» **Problem description**
A verbatim transcript of the data below is required, images omitted.

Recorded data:
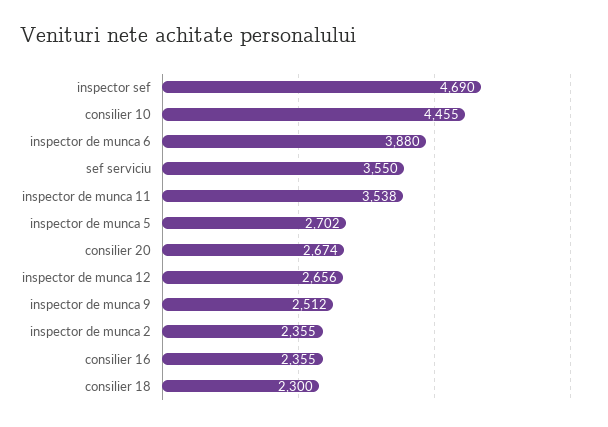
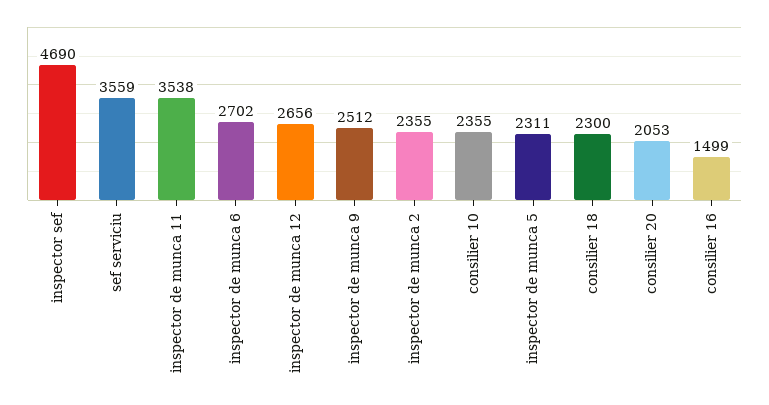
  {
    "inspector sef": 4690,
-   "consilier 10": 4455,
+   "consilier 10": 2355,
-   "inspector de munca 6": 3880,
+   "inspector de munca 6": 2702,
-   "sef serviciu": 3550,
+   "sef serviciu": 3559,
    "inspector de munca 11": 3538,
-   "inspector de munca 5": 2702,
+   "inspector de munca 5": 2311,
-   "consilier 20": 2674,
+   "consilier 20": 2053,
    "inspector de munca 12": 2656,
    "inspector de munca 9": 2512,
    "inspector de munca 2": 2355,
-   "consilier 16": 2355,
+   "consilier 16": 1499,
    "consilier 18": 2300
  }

» **Written answer**
  {
    "inspector sef": 4690,
-   "consilier 10": 4455,
+   "consilier 10": 2355,
-   "inspector de munca 6": 3880,
+   "inspector de munca 6": 2702,
-   "sef serviciu": 3550,
+   "sef serviciu": 3559,
    "inspector de munca 11": 3538,
-   "inspector de munca 5": 2702,
+   "inspector de munca 5": 2311,
-   "consilier 20": 2674,
+   "consilier 20": 2053,
    "inspector de munca 12": 2656,
    "inspector de munca 9": 2512,
    "inspector de munca 2": 2355,
-   "consilier 16": 2355,
+   "consilier 16": 1499,
    "consilier 18": 2300
  }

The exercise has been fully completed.